The upside risk is in relation to the growing demand for childcare and back-up care services as more women join the full-time workforce and dual-income families increase. As discussed above, these have been contributing positively to BFAM’s top and bottom lines. If BFAM was to report better than expected revenue or margins that beat market estimates for the upcoming quarter, especially if they outperform the peers’ median margin, the market might revise its valuation for BFAM upwards given its superior forward growth outlook. As a result, it might potentially cause its share price to appreciate.

Conclusion

In conclusion, BFAM’s past financials have demonstrated strong growth and recovery from the impact of COVID-19. Margins have been growing, but they have not recovered to pre-pandemic levels. BFAM’s revenue segment can be divided into three segments, with full-service, center-based child care forming the largest share. For FY2023, BFAM continued to report strong double-digit revenue growth while its adjusted margins remained robust, as they were in line with 2022’s margins.

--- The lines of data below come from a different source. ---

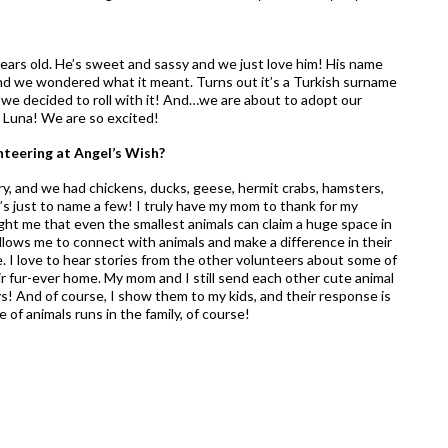
ears old. He’s sweet and sassy and we just love him! His name
and we wondered what it meant. Turns out it’s a Turkish surname
we decided to roll with it! And…we are about to adopt our
e Luna! We are so excited!
nteering at Angel’s Wish?
ry, and we had chickens, ducks, geese, hermit crabs, hamsters,
’s just to name a few! I truly have my mom to thank for my
ught me that even the smallest animals can claim a huge space in
llows me to connect with animals and make a difference in their
me. I love to hear stories from the other volunteers about some of
heir fur-ever home. My mom and I still send each other cute animal
s! And of course, I show them to my kids, and their response is
of animals runs in the family, of course!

Looking ahead, as more women seek full-time employment and the number of dual-income families increases, this is expected to bolster demand for childcare services. In addition, BFAM has a strong partnership with employers due to the ROI it creates for employers. This relationship between BFAM and employers is creating a positive feedback loop. However, given the modest upside potential, I am recommending a hold rating for BFAM as of now due to the lack of margin of safety.